Тут уместно поставить вопрос: а так ли важны обстоятельства дела “Иванова”? Ведь имел писатель право просто придумать этот сюжетный ход? Вне всякого сомнения. Более того: в истории литературы полно примеров, когда вымысел выглядит куда правдоподобнее реального случая, перенесенного в книгу.
Но это именно Солженицын противопоставил “биологический” и “атомный” конфликты как “расхожий советский сюжет” и “истинное происшествие”. “Расхожий советский сюжет” благодаря художественной интуиции Солженицына обернулся истинным происшествием. Истинное же происшествие никак не поддается той интерпретации, которую предложил Солженицын в романе.
Уместен и еще один вопрос: а имеет ли вообще значение для романа неправдоподобность поступка Иннокентия Володина? Солженицыну нужен герой, готовый пожертвовать собой ради общего блага, которого перемалывает государственная машина. Почему не рассматривать “атомную бомбу” как простую условность? Как пишет Владимир Березин в “Книжном обозрении”, обращая внимание на невероятность самой интриги (“бомба взорвана в августе… чего пыхтеть в телефонную трубку про секретные чертежи, когда на дворе уже декабрь?”), мотив предательства — просто “замена Сартра в нашей глуши”. “„В круге первом” — это (анти)советский экзистенциализм”.

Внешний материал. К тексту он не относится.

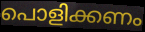
പൊളിക്കണം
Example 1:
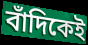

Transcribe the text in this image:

বাঁদিকেই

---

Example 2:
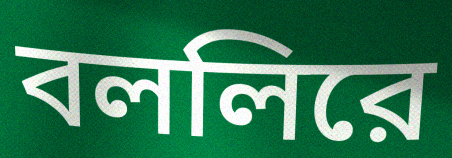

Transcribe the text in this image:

বললিরে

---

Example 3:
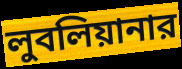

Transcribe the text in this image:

লুবলিয়ানার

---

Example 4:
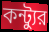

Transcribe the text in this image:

কন্ট্যুর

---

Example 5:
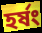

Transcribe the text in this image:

হর্ষং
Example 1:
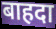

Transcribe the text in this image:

बाहदा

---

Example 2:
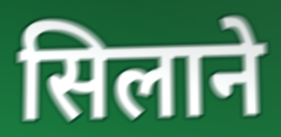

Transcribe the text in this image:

सिलाने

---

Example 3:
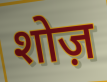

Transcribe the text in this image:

शोज़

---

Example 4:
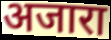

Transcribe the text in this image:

अजारा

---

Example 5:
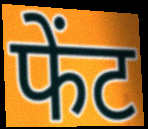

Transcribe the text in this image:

फेंट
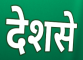
देशसे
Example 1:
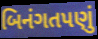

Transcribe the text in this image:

બિનંગતપણું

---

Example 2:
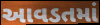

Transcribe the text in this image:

આવડતમાં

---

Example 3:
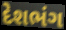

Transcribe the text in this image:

દેશભંગ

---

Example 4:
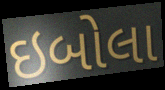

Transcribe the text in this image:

ઇબોલા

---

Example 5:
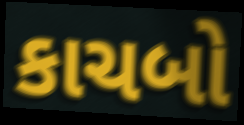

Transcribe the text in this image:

કાચબો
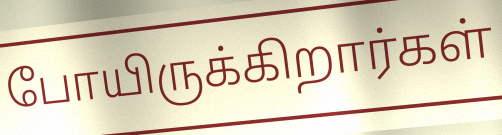
போயிருக்கிறார்கள்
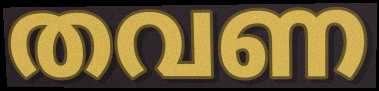
തവണ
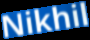
Nikhil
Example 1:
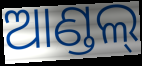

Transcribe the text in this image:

ଆଣ୍ଡଲ୍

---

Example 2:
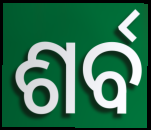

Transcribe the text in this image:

ଶର୍ବ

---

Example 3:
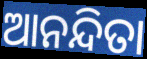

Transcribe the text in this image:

ଆନନ୍ଦିତା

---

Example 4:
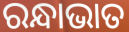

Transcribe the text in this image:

ରନ୍ଧାଭାତ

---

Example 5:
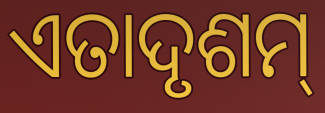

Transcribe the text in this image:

ଏତାଦୃଶମ୍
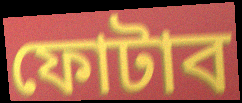
ফোটাব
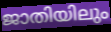
ജാതിയിലും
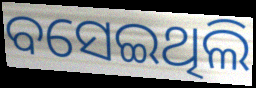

Солженицын действительно любит ставить своих героев в пограничные ситуации. Герасимович, отказывающийся работать над изобретением гнусных игрушек для НКВД (обрекая себя тем самым на суровый лагерь и, может, смерть), Нержин, добровольно предпочитающий тяжелый этап сытому рабству шарашки, — все они совершают экзистенциальный выбор. Принцип “жить не по лжи” сначала был опробован солженицынскими героями. Но, совершая свой выбор, эти герои действуют в правдоподобных обстоятельствах. Володин поставлен в такие же обстоятельства в “биологической” версии романа и в условные — в “атомной”. Так возникает конфликт реалистической поэтики романа с условностью сюжетообразующего хода. В этом причина, почему многие читатели “Круга”-86 сожалеют об отвергнутом варианте. Это несправедливо. “Круг”-97, конечно же, объемнее, сложнее, ярче. Совершенно понятно, почему писатель в 1968 году, как раз в то время, как по миру начинает шествовать “искажённый” роман, восстанавливает “подлинный”. Нельзя не пожалеть лишь об одном: что Солженицын не предпочел тогда блестящему “атомному” сюжетному ходу, потускневшему со временем, тот конфликт, который казался писателю искусственным и банальным, а оказался в итоге — истинным и вечным.